5. The shock detection device according to claim 1, further comprising:

a mechanical accelerometer configured to change color in response to a vibration of a predetermined magnitude, wherein the mechanical accelerometer is white when no shock is detected and a color other than white when shock is detected.

6. The shock detection device according to claim 1, wherein the electronic memory is an electrically erasable programmable read only memory (EEPROM).

7. The shock detection device according to claim 1, wherein the power supply of the shock detection device is independent of a power supply of the detection array.

8. The shock detection device according to claim 7, wherein the power supply of the shock detection device is a battery.

9. The shock detection device according to claim 3, wherein the detector array is a positron emission tomography (PET) detector array including a plurality of detectors and a crystal array, and the shock detection device is disposed on a side of the detectors opposite to the crystal array.

10. The shock detection device according to claim 9, wherein the interface circuitry interfaces with a PET system that includes the PET detector array, and the interface circuitry generates a warning flag when the accelerometer detects the shock.

11. A shock detection method for a detector array, comprising:

disposing a shock detection device on the detector array;

detecting vibration of the detector array using an accelerometer of the shock detection device;

comparing the detected vibration to an active threshold of the accelerometer; and

storing data from the accelerometer corresponding to the detected vibration when the detected vibration exceeds the active threshold.

12. The shock detection method according to claim 11, wherein the accelerometer includes a first threshold for shock detection during transport of the detector array and a second threshold for shock detection when the detector array is stationary.

13. The shock detection method according to claim 12, further comprising:

setting the active threshold as one of the first threshold and the second threshold.
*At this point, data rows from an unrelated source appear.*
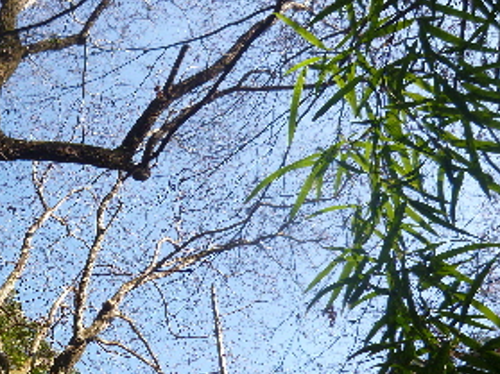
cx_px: 75
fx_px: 621
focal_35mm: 43
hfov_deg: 41.3
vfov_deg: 33.0
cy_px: 271
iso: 100
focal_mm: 4.3
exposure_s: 1/500
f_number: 2.5
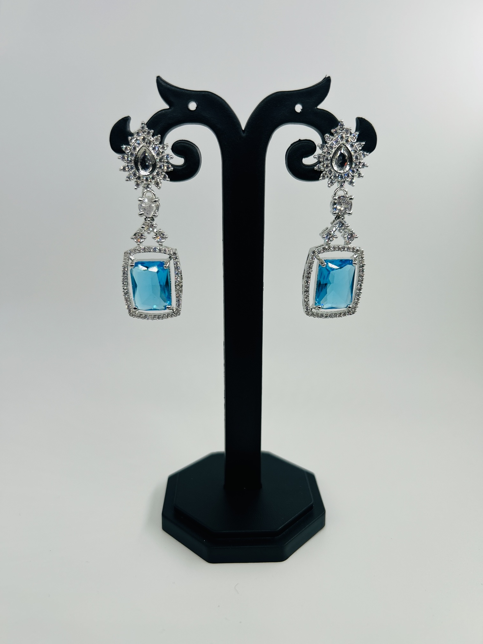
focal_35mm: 26
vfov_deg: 67.3
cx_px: 242
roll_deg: -1.9
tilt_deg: -17.2
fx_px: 484
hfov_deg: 53.1
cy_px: 322
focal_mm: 5.7
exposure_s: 1/2165
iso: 50
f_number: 1.5
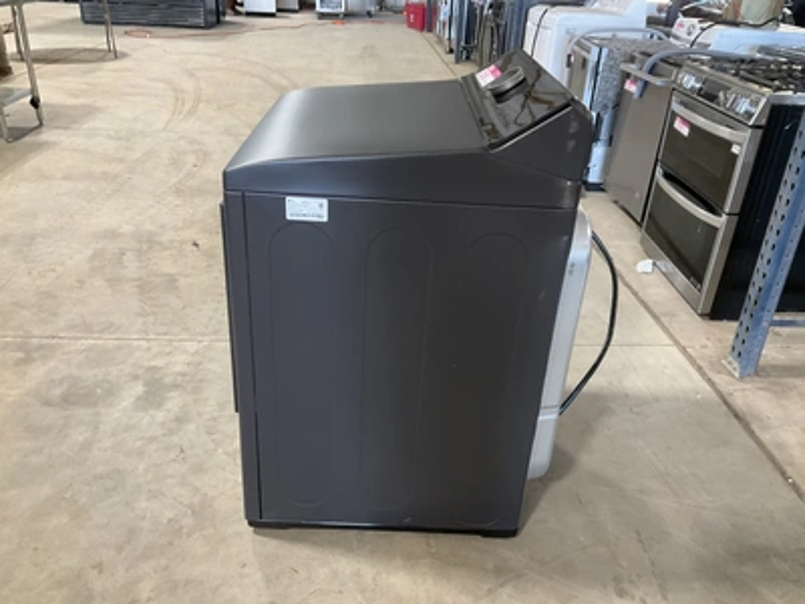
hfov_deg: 61.7
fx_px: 674
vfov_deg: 48.2
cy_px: 302
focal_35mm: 29
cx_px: 402
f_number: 1.8
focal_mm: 3
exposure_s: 1/60
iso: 200
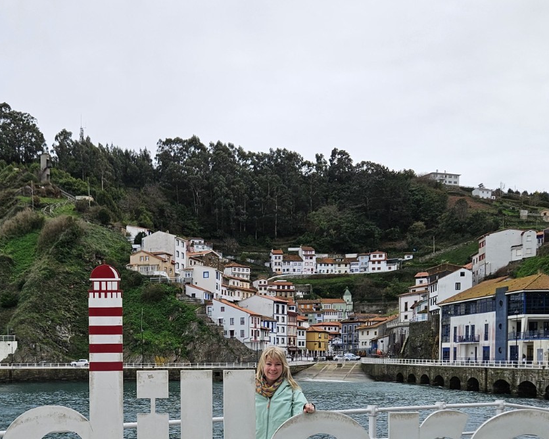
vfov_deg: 33.2
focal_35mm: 43
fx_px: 699
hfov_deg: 42.2
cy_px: 392
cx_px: 172
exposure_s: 1/403
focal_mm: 5.4
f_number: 1.8
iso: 40
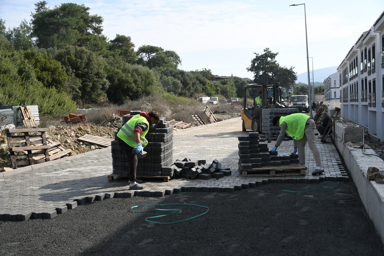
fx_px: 416
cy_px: 128
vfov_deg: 34.2
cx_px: 192
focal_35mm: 39
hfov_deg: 49.6
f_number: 3.8
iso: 100
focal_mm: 26
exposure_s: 1/800
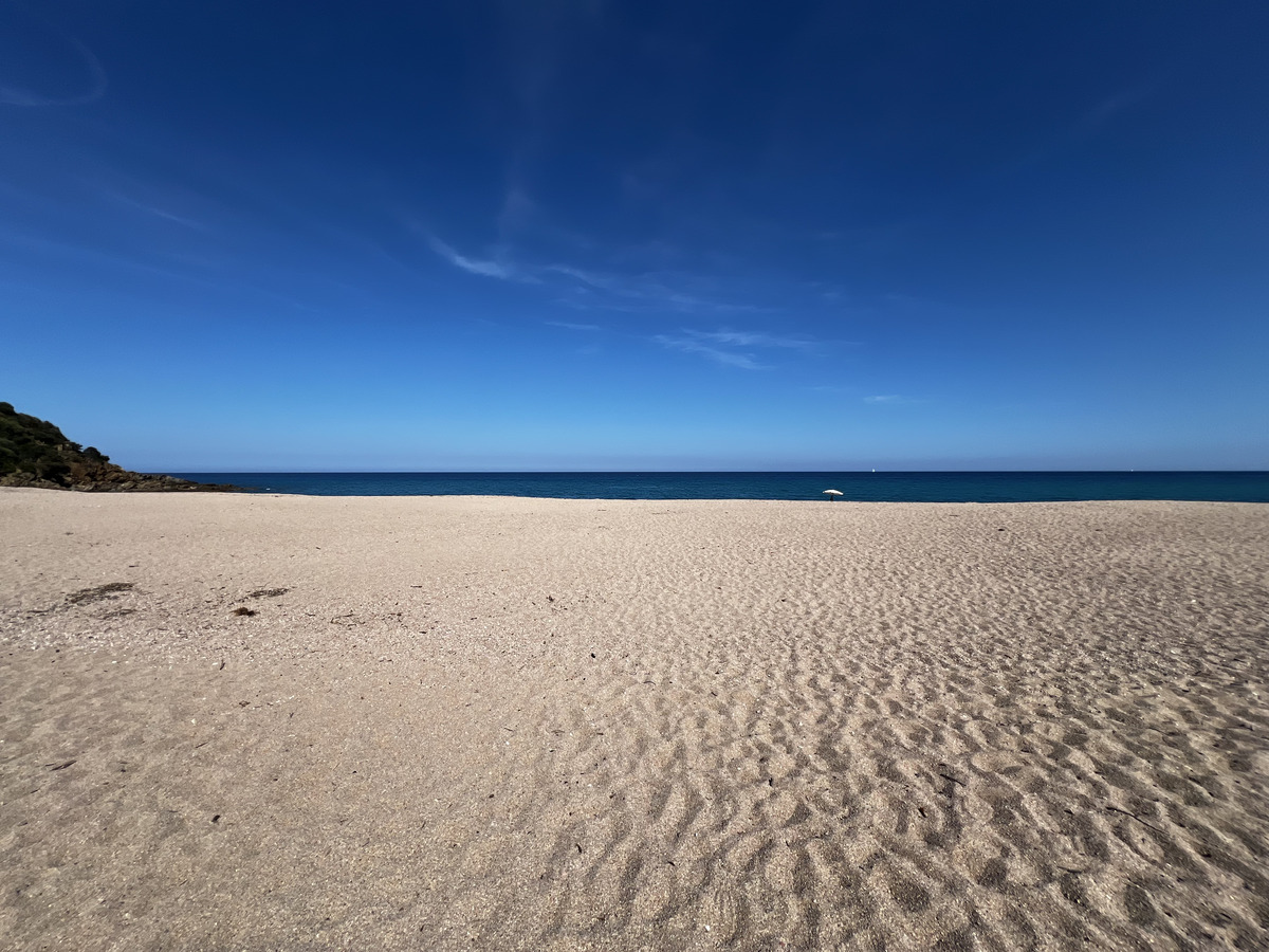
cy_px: 476
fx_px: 477
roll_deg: +0.5
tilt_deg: -0.3
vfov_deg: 89.9
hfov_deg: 106.2
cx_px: 634
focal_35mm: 13
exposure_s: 1/3125
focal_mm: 1.57
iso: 32
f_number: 1.8
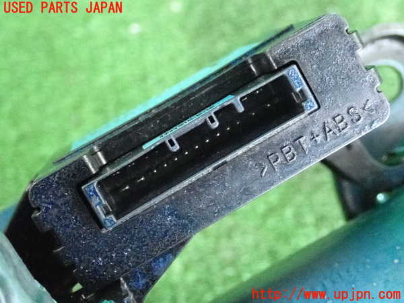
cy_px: 152
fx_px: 724
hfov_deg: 31.2
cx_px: 202
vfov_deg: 23.7
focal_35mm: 62
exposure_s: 1/125
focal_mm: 11.09
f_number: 3.6
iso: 8000
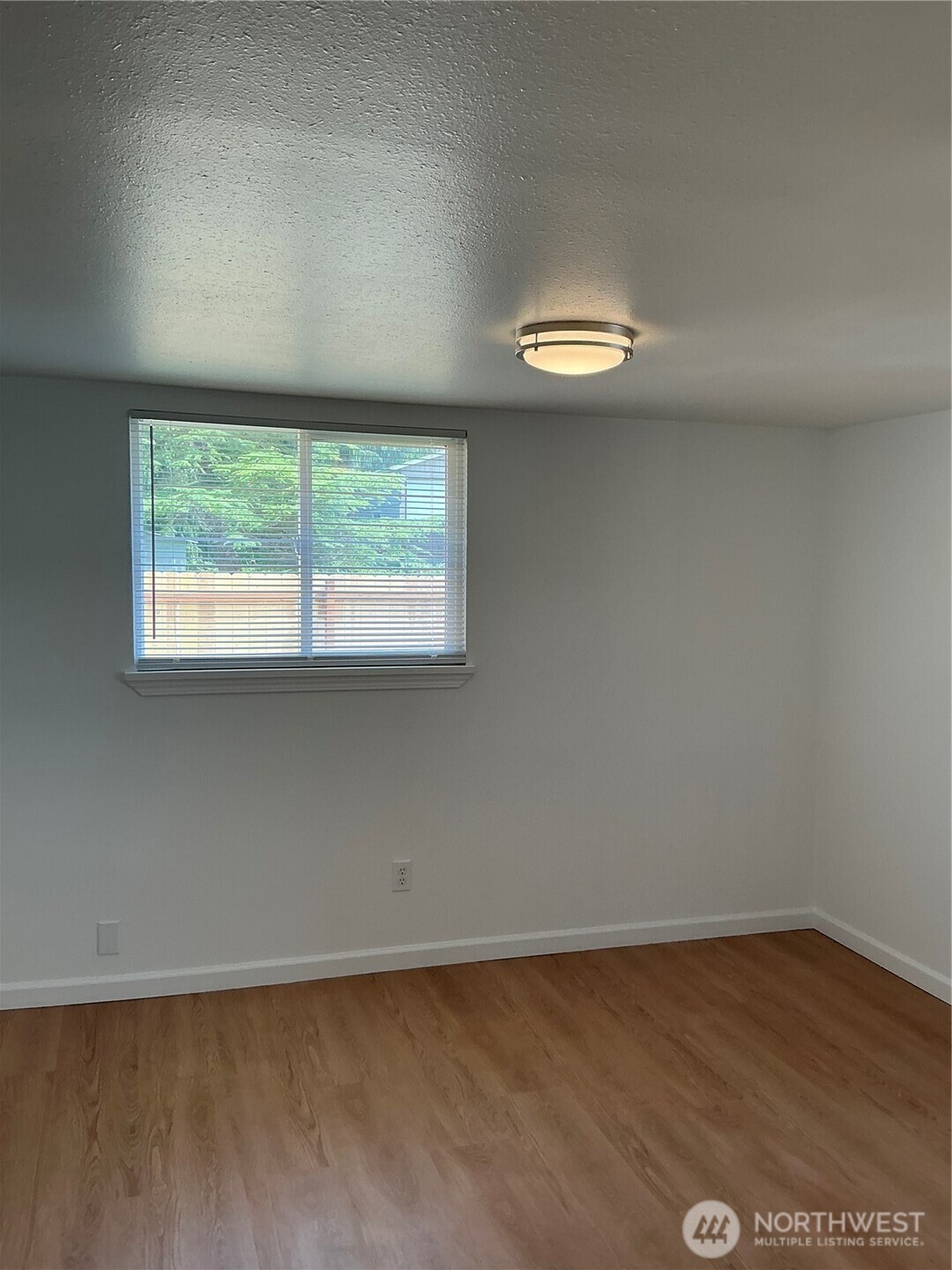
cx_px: 476
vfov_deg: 63.4
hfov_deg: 49.7
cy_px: 635
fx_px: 1027
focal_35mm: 28
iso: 40
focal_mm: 3
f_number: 1.8
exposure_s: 1/120
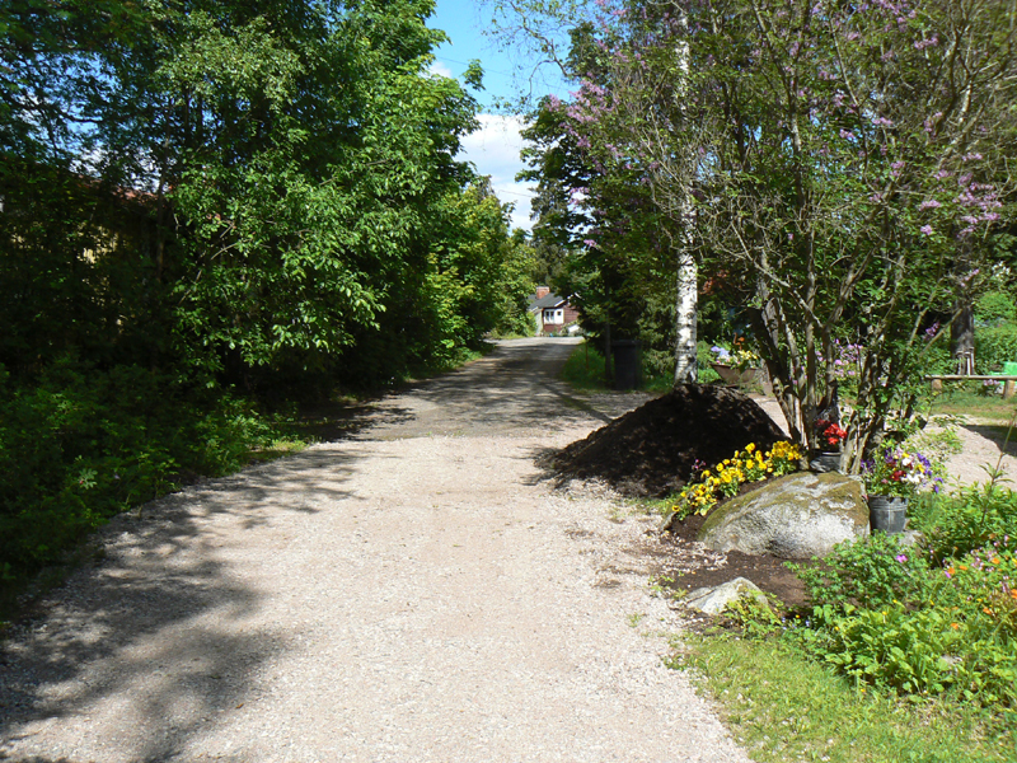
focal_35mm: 36
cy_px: 382
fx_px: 1058
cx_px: 508
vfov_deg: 39.7
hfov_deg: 51.4
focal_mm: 6
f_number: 5.6
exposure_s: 1/400
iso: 80
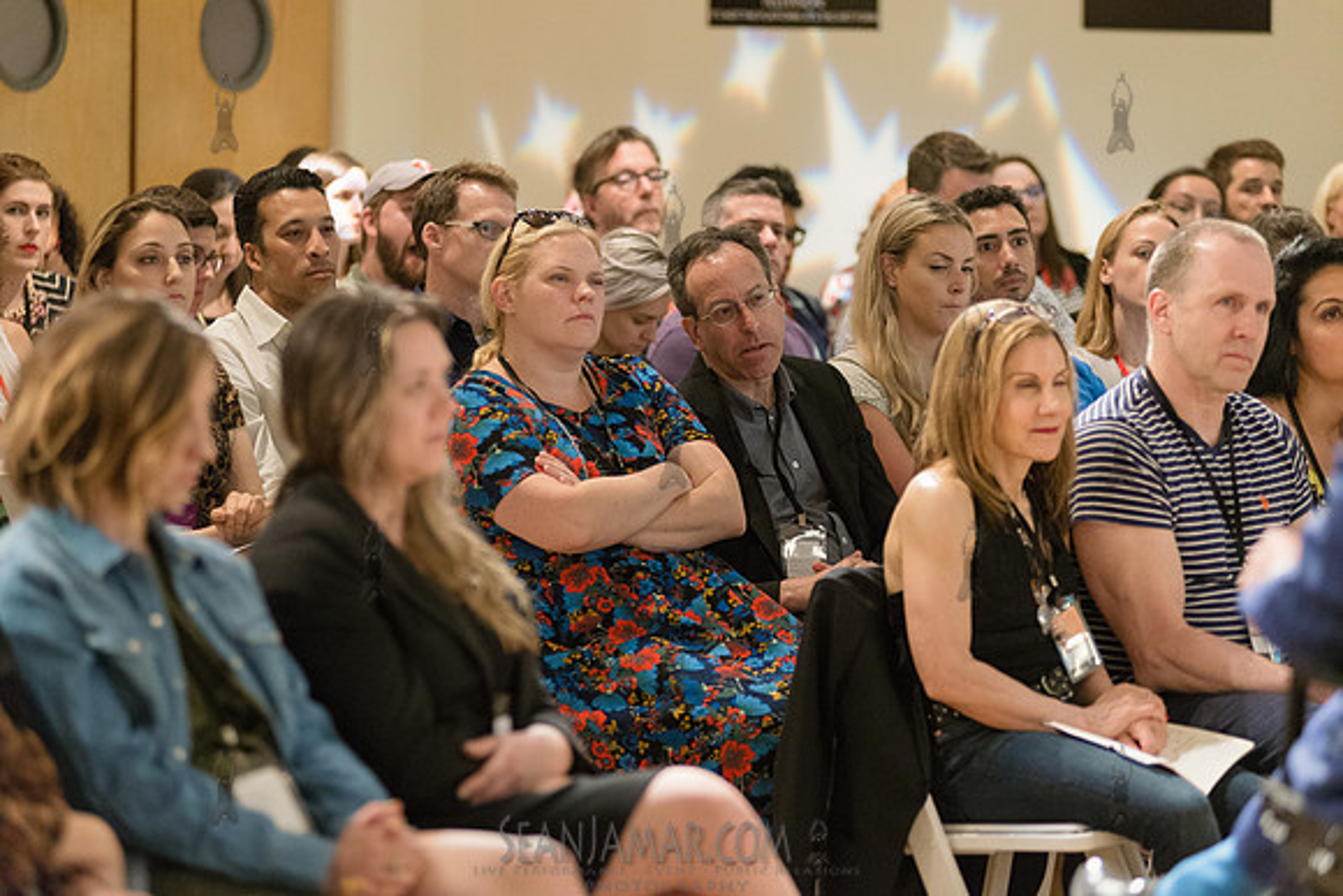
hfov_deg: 15.2
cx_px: 672
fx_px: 5037
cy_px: 448
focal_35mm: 135
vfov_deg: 10.2
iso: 4000
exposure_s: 1/200
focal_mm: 135
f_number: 2.8
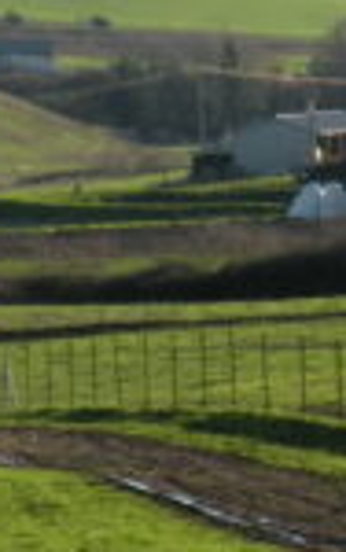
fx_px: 7017
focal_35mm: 466
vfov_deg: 4.5
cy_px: 232
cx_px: 114
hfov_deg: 2.8
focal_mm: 19.4
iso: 64
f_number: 7.1
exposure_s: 1/127
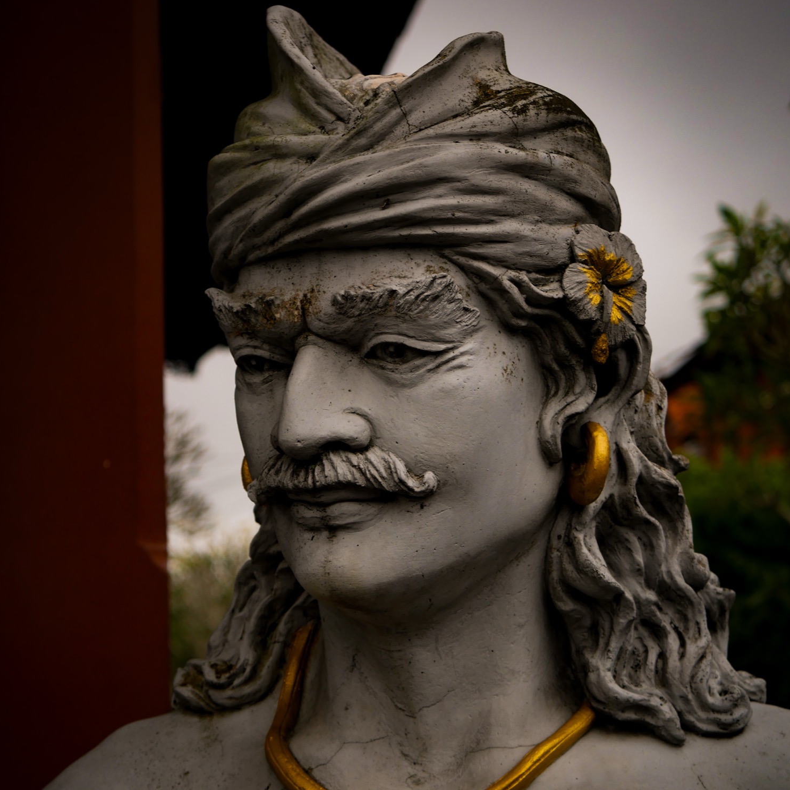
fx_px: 2763
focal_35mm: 107
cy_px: 458
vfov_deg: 16.3
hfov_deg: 16.3
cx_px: 396
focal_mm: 45
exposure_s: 1/125
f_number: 4
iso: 200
14. The shock detection method according to claim 11, further comprising:

storing, in the electronic memory, the data from the accelerometer in association with time stamps generated from a real-time clock included in the detection device.

15. The shock detection method according to claim 14, further comprising:

determining whether the detector array has received a shock based on the data stored in the electronic memory; and

determining a party having custody of the detector array at a time of the shock based on the time stamps stored in the electronic memory.

16. A detector array, comprising:

an array of crystals configured to generate light in response to impinging radiation;

an plurality of detectors configured to detect the light generated by the array of crystals; and

a shock detection device disposed on the detector array and including an accelerometer mounted on the detector array and configured to detect vibration of the detector array, an electronic memory configured to store data from the accelerometer corresponding to the detected vibration when the detected vibration exceeds an active threshold of the accelerometer, and a power supply configured to power the shock detection device.

17. The detector array according to claim 16, wherein the shock detection device further includes interface circuitry configured to interface with an external device in order to select as the active threshold one of a first threshold for shock detection during transport of the detector array, and a second threshold for shock detection when the detector array is stationary.

18. The detector array according to claim 16, wherein the plurality of detectors include photo multiplier tubes that detect scintillation light from the array of crystals.

19. The detector array according to claim 17, wherein the external device is a positron emission tomography (PET) system that controls the detector array.

20. The detector array according to claim 16, wherein the shock detection device further includes a real-time clock circuit configured to generate a time stamp of a current time, and the data from the accelerometer is stored in the electronic memory in association with the time stamp.